## [Your objective]
Could you set down, word for word, the part of the records that runs from their very first line through the line containing "title EVU - RegAut", including both ends?

## [The records]
┏━━

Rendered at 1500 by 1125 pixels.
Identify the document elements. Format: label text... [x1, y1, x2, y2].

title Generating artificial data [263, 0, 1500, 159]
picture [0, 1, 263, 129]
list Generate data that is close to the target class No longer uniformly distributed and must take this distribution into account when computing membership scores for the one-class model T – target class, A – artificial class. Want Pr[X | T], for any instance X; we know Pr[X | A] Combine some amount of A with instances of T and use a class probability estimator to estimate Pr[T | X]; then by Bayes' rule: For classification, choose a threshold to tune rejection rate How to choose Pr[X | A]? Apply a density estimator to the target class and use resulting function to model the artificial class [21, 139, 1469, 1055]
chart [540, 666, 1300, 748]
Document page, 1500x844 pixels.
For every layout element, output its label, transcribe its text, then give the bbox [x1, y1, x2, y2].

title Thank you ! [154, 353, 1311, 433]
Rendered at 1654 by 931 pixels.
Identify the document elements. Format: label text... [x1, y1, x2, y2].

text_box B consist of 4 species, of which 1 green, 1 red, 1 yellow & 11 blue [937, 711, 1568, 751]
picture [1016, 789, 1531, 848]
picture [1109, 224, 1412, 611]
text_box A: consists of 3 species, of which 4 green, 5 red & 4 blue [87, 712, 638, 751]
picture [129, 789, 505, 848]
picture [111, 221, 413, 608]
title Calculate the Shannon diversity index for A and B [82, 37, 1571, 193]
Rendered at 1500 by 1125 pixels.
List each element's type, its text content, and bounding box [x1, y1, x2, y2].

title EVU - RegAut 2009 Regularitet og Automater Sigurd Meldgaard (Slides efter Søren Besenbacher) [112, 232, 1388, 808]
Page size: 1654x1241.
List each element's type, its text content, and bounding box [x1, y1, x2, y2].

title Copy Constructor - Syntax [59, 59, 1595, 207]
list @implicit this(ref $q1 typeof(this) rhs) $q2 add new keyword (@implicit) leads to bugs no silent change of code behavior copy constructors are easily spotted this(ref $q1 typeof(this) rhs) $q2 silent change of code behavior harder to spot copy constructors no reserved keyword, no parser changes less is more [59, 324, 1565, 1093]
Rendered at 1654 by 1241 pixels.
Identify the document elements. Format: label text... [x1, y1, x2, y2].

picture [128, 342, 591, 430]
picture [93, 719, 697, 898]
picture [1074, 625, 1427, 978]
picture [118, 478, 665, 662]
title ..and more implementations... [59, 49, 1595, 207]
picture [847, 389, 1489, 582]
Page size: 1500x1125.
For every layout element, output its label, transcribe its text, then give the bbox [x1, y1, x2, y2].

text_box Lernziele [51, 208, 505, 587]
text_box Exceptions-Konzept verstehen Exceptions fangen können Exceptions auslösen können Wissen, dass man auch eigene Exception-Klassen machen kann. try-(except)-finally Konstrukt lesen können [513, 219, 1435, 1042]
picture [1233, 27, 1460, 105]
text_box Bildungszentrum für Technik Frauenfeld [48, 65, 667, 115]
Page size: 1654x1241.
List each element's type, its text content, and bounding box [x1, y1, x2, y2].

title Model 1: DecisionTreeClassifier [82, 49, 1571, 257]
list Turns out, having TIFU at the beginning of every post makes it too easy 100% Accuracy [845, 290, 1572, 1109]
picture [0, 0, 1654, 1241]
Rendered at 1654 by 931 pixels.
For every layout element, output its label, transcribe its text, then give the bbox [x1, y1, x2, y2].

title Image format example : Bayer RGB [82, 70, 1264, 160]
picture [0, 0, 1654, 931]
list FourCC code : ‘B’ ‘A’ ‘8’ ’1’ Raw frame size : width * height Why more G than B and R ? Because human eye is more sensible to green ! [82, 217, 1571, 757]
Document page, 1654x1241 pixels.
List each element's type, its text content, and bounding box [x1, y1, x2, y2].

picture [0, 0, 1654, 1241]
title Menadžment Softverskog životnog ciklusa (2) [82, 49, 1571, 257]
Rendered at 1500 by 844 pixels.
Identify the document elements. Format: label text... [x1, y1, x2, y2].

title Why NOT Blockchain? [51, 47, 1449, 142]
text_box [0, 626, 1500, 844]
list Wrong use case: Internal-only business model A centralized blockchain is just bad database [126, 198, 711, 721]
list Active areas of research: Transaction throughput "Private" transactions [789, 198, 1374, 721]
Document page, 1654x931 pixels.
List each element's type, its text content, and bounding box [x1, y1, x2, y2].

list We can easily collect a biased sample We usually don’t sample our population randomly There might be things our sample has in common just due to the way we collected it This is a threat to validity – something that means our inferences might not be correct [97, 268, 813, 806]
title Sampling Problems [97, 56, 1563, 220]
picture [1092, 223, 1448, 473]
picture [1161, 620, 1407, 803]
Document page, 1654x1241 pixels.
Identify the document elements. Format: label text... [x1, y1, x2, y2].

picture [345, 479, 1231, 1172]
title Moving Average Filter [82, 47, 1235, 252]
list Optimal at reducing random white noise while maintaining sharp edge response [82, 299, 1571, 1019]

┗━━

## [The response]
Rendered at 1500 by 1125 pixels.
Identify the document elements. Format: label text... [x1, y1, x2, y2].

title Generating artificial data [263, 0, 1500, 159]
picture [0, 1, 263, 129]
list Generate data that is close to the target class No longer uniformly distributed and must take this distribution into account when computing membership scores for the one-class model T – target class, A – artificial class. Want Pr[X | T], for any instance X; we know Pr[X | A] Combine some amount of A with instances of T and use a class probability estimator to estimate Pr[T | X]; then by Bayes' rule: For classification, choose a threshold to tune rejection rate How to choose Pr[X | A]? Apply a density estimator to the target class and use resulting function to model the artificial class [21, 139, 1469, 1055]
chart [540, 666, 1300, 748]
Document page, 1500x844 pixels.
For every layout element, output its label, transcribe its text, then give the bbox [x1, y1, x2, y2].

title Thank you ! [154, 353, 1311, 433]
Rendered at 1654 by 931 pixels.
Identify the document elements. Format: label text... [x1, y1, x2, y2].

text_box B consist of 4 species, of which 1 green, 1 red, 1 yellow & 11 blue [937, 711, 1568, 751]
picture [1016, 789, 1531, 848]
picture [1109, 224, 1412, 611]
text_box A: consists of 3 species, of which 4 green, 5 red & 4 blue [87, 712, 638, 751]
picture [129, 789, 505, 848]
picture [111, 221, 413, 608]
title Calculate the Shannon diversity index for A and B [82, 37, 1571, 193]
Rendered at 1500 by 1125 pixels.
List each element's type, its text content, and bounding box [x1, y1, x2, y2].

title EVU - RegAut 2009 Regularitet og Automater Sigurd Meldgaard (Slides efter Søren Besenbacher) [112, 232, 1388, 808]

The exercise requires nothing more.